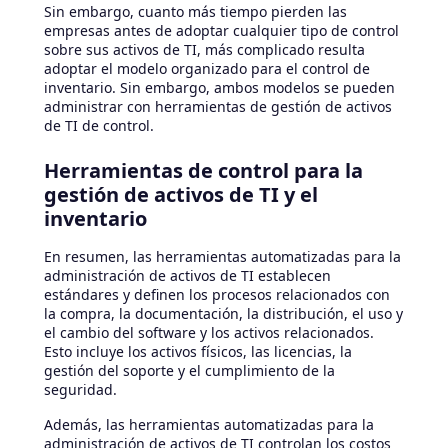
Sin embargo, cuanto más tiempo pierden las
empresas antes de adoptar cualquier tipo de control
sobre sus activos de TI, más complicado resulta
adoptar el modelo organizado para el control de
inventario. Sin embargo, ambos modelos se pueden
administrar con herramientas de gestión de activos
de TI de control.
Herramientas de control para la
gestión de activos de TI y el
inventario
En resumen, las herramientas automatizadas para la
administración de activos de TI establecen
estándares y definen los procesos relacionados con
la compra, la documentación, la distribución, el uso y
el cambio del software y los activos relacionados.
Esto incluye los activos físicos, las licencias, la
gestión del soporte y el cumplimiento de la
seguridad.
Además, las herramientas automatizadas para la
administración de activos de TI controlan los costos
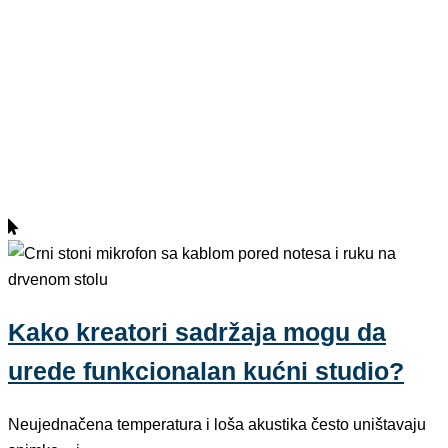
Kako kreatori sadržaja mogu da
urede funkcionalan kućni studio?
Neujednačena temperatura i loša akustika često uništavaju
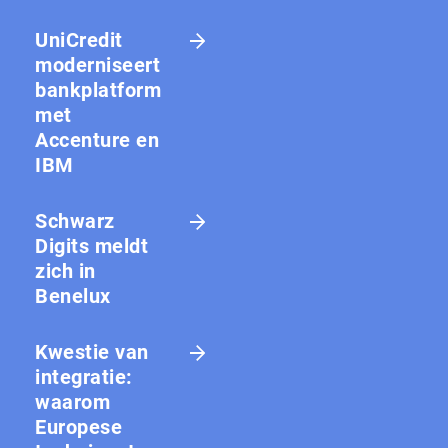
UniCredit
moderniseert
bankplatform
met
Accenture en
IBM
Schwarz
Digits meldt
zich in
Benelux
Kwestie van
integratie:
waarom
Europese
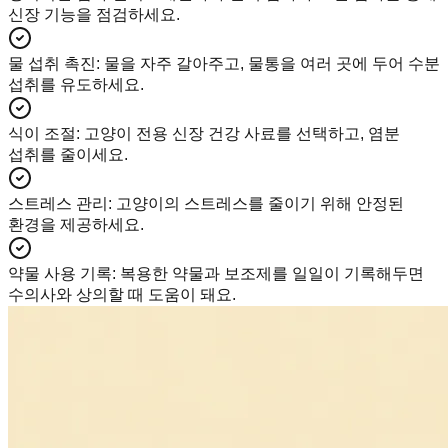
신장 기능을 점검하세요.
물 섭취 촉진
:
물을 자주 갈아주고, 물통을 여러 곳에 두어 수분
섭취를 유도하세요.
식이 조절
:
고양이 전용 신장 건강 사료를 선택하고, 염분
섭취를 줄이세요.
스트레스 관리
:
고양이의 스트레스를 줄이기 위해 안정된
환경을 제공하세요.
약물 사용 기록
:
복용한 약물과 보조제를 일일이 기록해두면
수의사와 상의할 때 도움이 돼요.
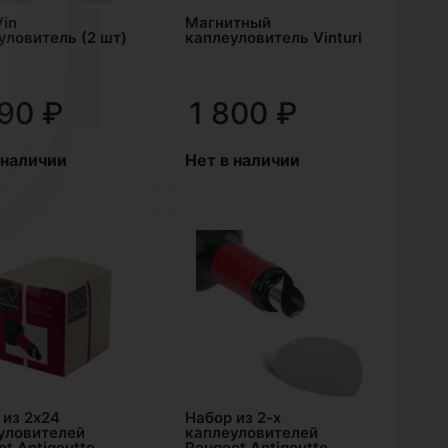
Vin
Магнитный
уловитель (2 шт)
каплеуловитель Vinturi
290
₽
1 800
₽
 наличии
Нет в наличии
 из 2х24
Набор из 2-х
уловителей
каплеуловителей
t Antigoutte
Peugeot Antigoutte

———

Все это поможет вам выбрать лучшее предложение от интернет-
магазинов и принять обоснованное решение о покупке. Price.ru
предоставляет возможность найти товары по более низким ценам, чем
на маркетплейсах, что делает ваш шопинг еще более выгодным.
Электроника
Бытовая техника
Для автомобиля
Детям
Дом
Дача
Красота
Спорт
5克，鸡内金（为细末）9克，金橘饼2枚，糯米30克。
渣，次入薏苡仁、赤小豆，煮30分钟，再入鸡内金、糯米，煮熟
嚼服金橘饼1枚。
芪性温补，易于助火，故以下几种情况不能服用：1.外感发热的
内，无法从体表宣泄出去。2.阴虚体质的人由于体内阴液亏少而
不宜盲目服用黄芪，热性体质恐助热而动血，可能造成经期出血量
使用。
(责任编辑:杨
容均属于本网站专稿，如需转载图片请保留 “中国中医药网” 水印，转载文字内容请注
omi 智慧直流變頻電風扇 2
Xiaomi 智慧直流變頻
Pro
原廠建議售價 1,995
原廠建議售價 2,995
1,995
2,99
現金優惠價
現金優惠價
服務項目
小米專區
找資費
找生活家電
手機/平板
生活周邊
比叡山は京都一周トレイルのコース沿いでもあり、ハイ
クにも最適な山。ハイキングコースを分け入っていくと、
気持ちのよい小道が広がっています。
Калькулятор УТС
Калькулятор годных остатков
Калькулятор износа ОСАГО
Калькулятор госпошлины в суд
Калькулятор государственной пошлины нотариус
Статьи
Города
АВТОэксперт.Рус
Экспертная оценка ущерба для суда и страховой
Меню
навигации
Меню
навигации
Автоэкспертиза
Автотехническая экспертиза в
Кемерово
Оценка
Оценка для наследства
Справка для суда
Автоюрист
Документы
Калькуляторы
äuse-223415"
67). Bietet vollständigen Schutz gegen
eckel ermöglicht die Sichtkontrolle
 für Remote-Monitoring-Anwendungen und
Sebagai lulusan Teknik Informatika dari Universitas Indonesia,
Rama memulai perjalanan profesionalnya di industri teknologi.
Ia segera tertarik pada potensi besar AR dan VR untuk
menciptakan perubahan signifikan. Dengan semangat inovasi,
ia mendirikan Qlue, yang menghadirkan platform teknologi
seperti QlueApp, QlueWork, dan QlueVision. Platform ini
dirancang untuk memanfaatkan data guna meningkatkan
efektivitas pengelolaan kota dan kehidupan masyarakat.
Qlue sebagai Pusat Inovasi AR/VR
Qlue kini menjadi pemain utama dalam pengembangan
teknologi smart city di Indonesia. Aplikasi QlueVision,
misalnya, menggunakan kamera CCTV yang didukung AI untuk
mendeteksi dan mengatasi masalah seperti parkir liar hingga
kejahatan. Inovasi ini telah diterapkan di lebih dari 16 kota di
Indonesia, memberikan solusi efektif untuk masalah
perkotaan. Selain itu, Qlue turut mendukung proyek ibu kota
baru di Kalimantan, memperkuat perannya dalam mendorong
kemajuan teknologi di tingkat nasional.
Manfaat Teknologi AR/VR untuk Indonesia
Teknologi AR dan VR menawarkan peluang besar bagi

———

**Directions**
Copy out each line of the data above, exactly, if it lies between the line holding "für Remote-Monitoring-Anwendungen und" and the line holding "ia mendirikan Qlue, yang", inclusive; copy no other line.

**Response to the exercise**
 für Remote-Monitoring-Anwendungen und
Sebagai lulusan Teknik Informatika dari Universitas Indonesia,
Rama memulai perjalanan profesionalnya di industri teknologi.
Ia segera tertarik pada potensi besar AR dan VR untuk
menciptakan perubahan signifikan. Dengan semangat inovasi,
ia mendirikan Qlue, yang menghadirkan platform teknologi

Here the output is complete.